100. yılın hatırlanması, kutlanması elbette olağan. Fakat bu olağanı hurafeye boğmak, ideolojik “gerçek”lere teslim olmak tehlikesi çok yüksek. 1934’ten beri İnkılap Tarihi dersleri ile yıkanan beyinler, Millî Mücadele’nin gerçekleriyle yüzleşmekten ürküyor. Ağır bir hamaset edebiyatı gidiyor ve hurafe pazarı kuruluyor. Bundan bazı açıkgözler istifade ediyor. Hani bir gazeteci kitabının 1881 adedini 2500’şer tl.den sattı ya. 19 Mayıs’ta da 1919 adedini iki katına satmayı deneyebilir mesela!

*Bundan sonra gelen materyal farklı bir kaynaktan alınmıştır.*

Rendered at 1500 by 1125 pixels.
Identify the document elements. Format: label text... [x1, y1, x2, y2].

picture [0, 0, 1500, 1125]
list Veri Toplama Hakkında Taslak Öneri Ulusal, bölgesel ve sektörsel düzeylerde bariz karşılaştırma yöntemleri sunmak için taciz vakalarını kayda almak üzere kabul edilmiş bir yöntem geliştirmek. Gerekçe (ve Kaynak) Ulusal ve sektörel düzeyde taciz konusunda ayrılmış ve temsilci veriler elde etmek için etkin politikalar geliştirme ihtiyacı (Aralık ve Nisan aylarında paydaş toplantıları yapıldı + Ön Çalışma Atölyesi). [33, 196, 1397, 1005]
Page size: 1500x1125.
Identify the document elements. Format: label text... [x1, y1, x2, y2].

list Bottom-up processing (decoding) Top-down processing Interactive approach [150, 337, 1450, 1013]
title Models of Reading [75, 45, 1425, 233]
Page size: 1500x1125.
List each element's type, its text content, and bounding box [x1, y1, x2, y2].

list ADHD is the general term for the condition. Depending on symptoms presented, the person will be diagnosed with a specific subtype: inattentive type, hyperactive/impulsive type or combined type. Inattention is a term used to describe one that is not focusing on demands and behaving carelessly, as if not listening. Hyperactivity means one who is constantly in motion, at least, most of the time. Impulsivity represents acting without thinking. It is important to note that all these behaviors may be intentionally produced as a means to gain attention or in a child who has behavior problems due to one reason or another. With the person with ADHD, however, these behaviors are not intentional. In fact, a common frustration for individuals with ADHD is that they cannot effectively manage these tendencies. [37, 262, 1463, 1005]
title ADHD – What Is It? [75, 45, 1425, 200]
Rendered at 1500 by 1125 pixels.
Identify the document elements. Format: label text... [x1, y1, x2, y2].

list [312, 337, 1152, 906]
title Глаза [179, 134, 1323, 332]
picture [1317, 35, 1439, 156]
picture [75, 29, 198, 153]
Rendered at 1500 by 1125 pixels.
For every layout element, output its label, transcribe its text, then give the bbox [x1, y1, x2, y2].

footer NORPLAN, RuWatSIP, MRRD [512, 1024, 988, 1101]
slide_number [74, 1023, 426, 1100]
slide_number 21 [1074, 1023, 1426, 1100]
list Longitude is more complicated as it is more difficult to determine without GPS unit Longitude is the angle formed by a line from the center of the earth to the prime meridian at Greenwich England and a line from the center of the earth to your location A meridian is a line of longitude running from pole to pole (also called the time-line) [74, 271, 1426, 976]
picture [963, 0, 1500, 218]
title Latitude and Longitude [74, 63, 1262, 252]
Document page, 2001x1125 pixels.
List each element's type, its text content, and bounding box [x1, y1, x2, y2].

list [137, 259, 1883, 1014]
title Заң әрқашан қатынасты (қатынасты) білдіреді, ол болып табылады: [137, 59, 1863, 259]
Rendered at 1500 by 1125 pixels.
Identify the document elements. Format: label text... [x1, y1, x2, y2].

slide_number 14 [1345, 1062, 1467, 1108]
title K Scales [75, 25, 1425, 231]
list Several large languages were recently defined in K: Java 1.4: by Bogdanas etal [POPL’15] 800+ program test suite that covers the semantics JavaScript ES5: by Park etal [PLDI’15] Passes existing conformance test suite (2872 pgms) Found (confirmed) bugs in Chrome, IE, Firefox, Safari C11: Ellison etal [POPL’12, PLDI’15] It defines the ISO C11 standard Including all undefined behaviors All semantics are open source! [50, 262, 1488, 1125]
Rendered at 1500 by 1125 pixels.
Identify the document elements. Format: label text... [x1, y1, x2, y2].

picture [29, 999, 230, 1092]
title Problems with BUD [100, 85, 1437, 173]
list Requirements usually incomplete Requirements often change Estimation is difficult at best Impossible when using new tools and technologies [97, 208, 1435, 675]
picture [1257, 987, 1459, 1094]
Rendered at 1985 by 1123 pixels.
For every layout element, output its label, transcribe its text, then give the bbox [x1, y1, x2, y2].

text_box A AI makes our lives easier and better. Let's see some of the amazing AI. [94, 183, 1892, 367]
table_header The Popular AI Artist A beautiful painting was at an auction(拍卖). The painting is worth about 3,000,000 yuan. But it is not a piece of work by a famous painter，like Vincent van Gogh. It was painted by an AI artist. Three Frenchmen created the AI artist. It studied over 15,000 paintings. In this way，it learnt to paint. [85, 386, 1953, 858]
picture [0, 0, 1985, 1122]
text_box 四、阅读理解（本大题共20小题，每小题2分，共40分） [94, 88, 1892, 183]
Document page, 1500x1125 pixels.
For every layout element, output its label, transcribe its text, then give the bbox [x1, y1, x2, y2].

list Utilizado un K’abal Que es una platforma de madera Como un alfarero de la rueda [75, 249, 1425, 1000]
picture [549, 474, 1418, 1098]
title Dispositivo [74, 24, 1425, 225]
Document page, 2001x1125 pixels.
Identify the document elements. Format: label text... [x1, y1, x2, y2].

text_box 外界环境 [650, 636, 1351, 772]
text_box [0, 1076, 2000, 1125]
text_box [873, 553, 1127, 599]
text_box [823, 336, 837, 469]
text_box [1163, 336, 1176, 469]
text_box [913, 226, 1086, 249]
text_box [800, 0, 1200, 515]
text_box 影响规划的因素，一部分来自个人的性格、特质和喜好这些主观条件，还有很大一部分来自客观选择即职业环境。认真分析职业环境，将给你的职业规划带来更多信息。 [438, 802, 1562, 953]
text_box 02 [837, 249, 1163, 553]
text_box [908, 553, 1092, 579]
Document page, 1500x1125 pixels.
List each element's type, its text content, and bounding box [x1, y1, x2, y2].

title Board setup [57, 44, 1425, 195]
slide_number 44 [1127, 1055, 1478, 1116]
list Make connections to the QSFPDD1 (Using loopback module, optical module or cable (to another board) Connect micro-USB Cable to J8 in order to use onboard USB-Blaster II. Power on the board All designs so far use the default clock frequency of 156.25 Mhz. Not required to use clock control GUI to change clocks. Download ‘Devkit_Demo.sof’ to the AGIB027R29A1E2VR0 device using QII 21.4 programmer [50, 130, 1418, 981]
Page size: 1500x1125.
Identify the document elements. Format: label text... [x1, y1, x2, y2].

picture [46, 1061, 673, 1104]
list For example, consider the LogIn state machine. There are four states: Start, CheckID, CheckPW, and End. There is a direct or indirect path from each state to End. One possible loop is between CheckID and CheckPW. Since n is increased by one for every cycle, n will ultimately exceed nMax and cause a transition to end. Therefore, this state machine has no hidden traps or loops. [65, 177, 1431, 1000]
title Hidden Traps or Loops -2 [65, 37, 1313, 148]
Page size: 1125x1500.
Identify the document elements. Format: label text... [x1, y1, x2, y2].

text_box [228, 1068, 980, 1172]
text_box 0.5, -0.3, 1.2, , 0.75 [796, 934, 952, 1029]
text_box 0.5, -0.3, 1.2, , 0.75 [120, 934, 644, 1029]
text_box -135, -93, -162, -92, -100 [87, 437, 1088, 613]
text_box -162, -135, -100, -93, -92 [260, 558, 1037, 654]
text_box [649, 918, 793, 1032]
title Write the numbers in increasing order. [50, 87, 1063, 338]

Hurafe mevsimi erken açıldı. Buyurun şu gazete haberine: “Hakkari İl Emniyet Müdürlüğ’ünün karşısındaki tepede karların erimesiyle ortaya çıkan Atatürk silüeti yoğun ilgi gördü. Tepede karların erimesiyle birlikte Atatürk silüeti ortaya çıktı. Atatürk silüeti, Hakkari dağlarına ayrı bir renk kattı.”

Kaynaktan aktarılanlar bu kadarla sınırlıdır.